#### INFORMATION SHOWN ####

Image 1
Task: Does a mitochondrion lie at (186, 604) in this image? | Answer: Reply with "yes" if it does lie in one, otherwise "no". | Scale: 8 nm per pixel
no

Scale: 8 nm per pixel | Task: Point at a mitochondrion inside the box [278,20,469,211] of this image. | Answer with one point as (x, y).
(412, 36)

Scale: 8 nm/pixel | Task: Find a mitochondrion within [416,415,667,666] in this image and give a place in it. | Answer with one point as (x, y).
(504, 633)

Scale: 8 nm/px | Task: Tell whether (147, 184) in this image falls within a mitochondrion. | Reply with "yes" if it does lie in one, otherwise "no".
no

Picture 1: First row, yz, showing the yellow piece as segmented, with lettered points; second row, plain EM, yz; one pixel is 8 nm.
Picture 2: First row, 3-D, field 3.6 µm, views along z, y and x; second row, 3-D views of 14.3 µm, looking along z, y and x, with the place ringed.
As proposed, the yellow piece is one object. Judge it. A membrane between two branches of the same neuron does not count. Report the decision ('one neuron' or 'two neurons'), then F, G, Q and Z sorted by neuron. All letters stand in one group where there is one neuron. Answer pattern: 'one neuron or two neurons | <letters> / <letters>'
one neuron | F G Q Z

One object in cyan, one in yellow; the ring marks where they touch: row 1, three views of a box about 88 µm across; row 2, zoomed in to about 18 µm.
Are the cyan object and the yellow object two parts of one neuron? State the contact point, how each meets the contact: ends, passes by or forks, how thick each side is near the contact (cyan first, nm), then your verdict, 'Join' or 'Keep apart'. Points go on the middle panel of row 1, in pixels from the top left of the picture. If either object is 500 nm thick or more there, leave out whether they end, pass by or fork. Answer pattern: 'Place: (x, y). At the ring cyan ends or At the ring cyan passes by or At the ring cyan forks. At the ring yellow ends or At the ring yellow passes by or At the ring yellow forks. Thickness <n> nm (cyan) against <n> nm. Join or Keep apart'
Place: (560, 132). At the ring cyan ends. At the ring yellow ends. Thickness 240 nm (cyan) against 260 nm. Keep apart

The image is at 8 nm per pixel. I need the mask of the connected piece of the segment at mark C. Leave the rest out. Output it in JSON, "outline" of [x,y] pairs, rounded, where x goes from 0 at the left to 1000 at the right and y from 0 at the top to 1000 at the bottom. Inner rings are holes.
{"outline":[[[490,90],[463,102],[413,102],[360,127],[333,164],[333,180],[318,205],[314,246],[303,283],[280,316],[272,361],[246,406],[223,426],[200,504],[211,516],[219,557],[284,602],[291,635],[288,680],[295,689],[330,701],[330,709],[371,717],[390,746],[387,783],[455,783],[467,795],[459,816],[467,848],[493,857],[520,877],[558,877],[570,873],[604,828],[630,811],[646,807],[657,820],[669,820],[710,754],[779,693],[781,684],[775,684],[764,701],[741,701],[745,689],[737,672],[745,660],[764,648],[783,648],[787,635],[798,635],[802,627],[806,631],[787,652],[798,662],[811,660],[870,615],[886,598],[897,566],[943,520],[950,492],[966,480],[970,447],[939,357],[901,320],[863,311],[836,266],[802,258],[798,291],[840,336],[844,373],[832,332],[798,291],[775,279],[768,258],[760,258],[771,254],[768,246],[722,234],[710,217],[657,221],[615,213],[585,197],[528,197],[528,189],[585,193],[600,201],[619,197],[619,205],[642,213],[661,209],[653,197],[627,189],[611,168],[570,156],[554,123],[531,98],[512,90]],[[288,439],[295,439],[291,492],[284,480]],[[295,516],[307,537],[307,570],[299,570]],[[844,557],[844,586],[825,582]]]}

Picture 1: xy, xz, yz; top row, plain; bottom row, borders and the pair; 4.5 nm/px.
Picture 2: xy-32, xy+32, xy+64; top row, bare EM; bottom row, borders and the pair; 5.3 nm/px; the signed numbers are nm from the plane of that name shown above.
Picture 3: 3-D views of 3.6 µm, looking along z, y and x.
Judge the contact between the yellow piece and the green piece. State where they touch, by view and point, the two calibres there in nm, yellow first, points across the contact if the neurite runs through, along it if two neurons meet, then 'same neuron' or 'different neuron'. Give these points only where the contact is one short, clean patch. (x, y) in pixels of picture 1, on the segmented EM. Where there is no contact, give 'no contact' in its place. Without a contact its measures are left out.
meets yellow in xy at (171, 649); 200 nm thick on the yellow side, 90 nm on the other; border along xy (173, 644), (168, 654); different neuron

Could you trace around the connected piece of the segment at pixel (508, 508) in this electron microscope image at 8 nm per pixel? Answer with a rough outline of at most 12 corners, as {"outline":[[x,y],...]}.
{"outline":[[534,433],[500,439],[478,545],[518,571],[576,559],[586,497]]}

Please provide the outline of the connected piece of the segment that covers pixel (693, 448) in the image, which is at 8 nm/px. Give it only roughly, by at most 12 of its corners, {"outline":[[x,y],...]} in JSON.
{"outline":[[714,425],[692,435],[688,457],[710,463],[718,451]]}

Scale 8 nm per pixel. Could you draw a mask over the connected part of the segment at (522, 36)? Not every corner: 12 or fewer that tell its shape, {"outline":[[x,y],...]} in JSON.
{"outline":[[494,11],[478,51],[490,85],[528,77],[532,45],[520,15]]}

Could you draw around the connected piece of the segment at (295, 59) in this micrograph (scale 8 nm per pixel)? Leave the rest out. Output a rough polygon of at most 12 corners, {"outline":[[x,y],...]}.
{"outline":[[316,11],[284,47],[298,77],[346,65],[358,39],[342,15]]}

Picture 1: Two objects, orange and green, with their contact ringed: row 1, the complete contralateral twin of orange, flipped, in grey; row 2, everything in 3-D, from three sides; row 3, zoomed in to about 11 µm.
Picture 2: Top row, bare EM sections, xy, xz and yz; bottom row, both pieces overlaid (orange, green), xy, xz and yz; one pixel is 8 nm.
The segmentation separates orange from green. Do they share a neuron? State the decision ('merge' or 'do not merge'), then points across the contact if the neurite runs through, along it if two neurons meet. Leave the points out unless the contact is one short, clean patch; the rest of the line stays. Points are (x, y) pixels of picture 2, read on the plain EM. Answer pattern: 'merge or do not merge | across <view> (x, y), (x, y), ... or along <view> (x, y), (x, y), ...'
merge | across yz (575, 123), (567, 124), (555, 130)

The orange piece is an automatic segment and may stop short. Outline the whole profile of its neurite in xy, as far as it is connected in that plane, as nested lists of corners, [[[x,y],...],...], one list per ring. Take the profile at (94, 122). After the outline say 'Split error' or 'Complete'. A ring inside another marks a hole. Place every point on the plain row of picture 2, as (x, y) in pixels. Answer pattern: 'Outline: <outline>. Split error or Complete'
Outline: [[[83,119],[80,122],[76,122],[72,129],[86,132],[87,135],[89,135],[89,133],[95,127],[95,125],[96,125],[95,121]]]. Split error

####

REQUIRED WORK> Would you please reproduce the entries above word for word?

SOLUTION FOR THIS PROBLEM>
Image 1
Task: Does a mitochondrion lie at (186, 604) in this image? | Answer: Reply with "yes" if it does lie in one, otherwise "no". | Scale: 8 nm per pixel
no

Scale: 8 nm per pixel | Task: Point at a mitochondrion inside the box [278,20,469,211] of this image. | Answer with one point as (x, y).
(412, 36)

Scale: 8 nm/pixel | Task: Find a mitochondrion within [416,415,667,666] in this image and give a place in it. | Answer with one point as (x, y).
(504, 633)

Scale: 8 nm/px | Task: Tell whether (147, 184) in this image falls within a mitochondrion. | Reply with "yes" if it does lie in one, otherwise "no".
no

Picture 1: First row, yz, showing the yellow piece as segmented, with lettered points; second row, plain EM, yz; one pixel is 8 nm.
Picture 2: First row, 3-D, field 3.6 µm, views along z, y and x; second row, 3-D views of 14.3 µm, looking along z, y and x, with the place ringed.
As proposed, the yellow piece is one object. Judge it. A membrane between two branches of the same neuron does not count. Report the decision ('one neuron' or 'two neurons'), then F, G, Q and Z sorted by neuron. All letters stand in one group where there is one neuron. Answer pattern: 'one neuron or two neurons | <letters> / <letters>'
one neuron | F G Q Z

One object in cyan, one in yellow; the ring marks where they touch: row 1, three views of a box about 88 µm across; row 2, zoomed in to about 18 µm.
Are the cyan object and the yellow object two parts of one neuron? State the contact point, how each meets the contact: ends, passes by or forks, how thick each side is near the contact (cyan first, nm), then your verdict, 'Join' or 'Keep apart'. Points go on the middle panel of row 1, in pixels from the top left of the picture. If either object is 500 nm thick or more there, leave out whether they end, pass by or fork. Answer pattern: 'Place: (x, y). At the ring cyan ends or At the ring cyan passes by or At the ring cyan forks. At the ring yellow ends or At the ring yellow passes by or At the ring yellow forks. Thickness <n> nm (cyan) against <n> nm. Join or Keep apart'
Place: (560, 132). At the ring cyan ends. At the ring yellow ends. Thickness 240 nm (cyan) against 260 nm. Keep apart

The image is at 8 nm per pixel. I need the mask of the connected piece of the segment at mark C. Leave the rest out. Output it in JSON, "outline" of [x,y] pairs, rounded, where x goes from 0 at the left to 1000 at the right and y from 0 at the top to 1000 at the bottom. Inner rings are holes.
{"outline":[[[490,90],[463,102],[413,102],[360,127],[333,164],[333,180],[318,205],[314,246],[303,283],[280,316],[272,361],[246,406],[223,426],[200,504],[211,516],[219,557],[284,602],[291,635],[288,680],[295,689],[330,701],[330,709],[371,717],[390,746],[387,783],[455,783],[467,795],[459,816],[467,848],[493,857],[520,877],[558,877],[570,873],[604,828],[630,811],[646,807],[657,820],[669,820],[710,754],[779,693],[781,684],[775,684],[764,701],[741,701],[745,689],[737,672],[745,660],[764,648],[783,648],[787,635],[798,635],[802,627],[806,631],[787,652],[798,662],[811,660],[870,615],[886,598],[897,566],[943,520],[950,492],[966,480],[970,447],[939,357],[901,320],[863,311],[836,266],[802,258],[798,291],[840,336],[844,373],[832,332],[798,291],[775,279],[768,258],[760,258],[771,254],[768,246],[722,234],[710,217],[657,221],[615,213],[585,197],[528,197],[528,189],[585,193],[600,201],[619,197],[619,205],[642,213],[661,209],[653,197],[627,189],[611,168],[570,156],[554,123],[531,98],[512,90]],[[288,439],[295,439],[291,492],[284,480]],[[295,516],[307,537],[307,570],[299,570]],[[844,557],[844,586],[825,582]]]}

Picture 1: xy, xz, yz; top row, plain; bottom row, borders and the pair; 4.5 nm/px.
Picture 2: xy-32, xy+32, xy+64; top row, bare EM; bottom row, borders and the pair; 5.3 nm/px; the signed numbers are nm from the plane of that name shown above.
Picture 3: 3-D views of 3.6 µm, looking along z, y and x.
Judge the contact between the yellow piece and the green piece. State where they touch, by view and point, the two calibres there in nm, yellow first, points across the contact if the neurite runs through, along it if two neurons meet, then 'same neuron' or 'different neuron'. Give these points only where the contact is one short, clean patch. (x, y) in pixels of picture 1, on the segmented EM. Where there is no contact, give 'no contact' in its place. Without a contact its measures are left out.
meets yellow in xy at (171, 649); 200 nm thick on the yellow side, 90 nm on the other; border along xy (173, 644), (168, 654); different neuron

Could you trace around the connected piece of the segment at pixel (508, 508) in this electron microscope image at 8 nm per pixel? Answer with a rough outline of at most 12 corners, as {"outline":[[x,y],...]}.
{"outline":[[534,433],[500,439],[478,545],[518,571],[576,559],[586,497]]}

Please provide the outline of the connected piece of the segment that covers pixel (693, 448) in the image, which is at 8 nm/px. Give it only roughly, by at most 12 of its corners, {"outline":[[x,y],...]} in JSON.
{"outline":[[714,425],[692,435],[688,457],[710,463],[718,451]]}

Scale 8 nm per pixel. Could you draw a mask over the connected part of the segment at (522, 36)? Not every corner: 12 or fewer that tell its shape, {"outline":[[x,y],...]} in JSON.
{"outline":[[494,11],[478,51],[490,85],[528,77],[532,45],[520,15]]}

Could you draw around the connected piece of the segment at (295, 59) in this micrograph (scale 8 nm per pixel)? Leave the rest out. Output a rough polygon of at most 12 corners, {"outline":[[x,y],...]}.
{"outline":[[316,11],[284,47],[298,77],[346,65],[358,39],[342,15]]}

Picture 1: Two objects, orange and green, with their contact ringed: row 1, the complete contralateral twin of orange, flipped, in grey; row 2, everything in 3-D, from three sides; row 3, zoomed in to about 11 µm.
Picture 2: Top row, bare EM sections, xy, xz and yz; bottom row, both pieces overlaid (orange, green), xy, xz and yz; one pixel is 8 nm.
The segmentation separates orange from green. Do they share a neuron? State the decision ('merge' or 'do not merge'), then points across the contact if the neurite runs through, along it if two neurons meet. Leave the points out unless the contact is one short, clean patch; the rest of the line stays. Points are (x, y) pixels of picture 2, read on the plain EM. Answer pattern: 'merge or do not merge | across <view> (x, y), (x, y), ... or along <view> (x, y), (x, y), ...'
merge | across yz (575, 123), (567, 124), (555, 130)

The orange piece is an automatic segment and may stop short. Outline the whole profile of its neurite in xy, as far as it is connected in that plane, as nested lists of corners, [[[x,y],...],...], one list per ring. Take the profile at (94, 122). After the outline say 'Split error' or 'Complete'. A ring inside another marks a hole. Place every point on the plain row of picture 2, as (x, y) in pixels. Answer pattern: 'Outline: <outline>. Split error or Complete'
Outline: [[[83,119],[80,122],[76,122],[72,129],[86,132],[87,135],[89,135],[89,133],[95,127],[95,125],[96,125],[95,121]]]. Split error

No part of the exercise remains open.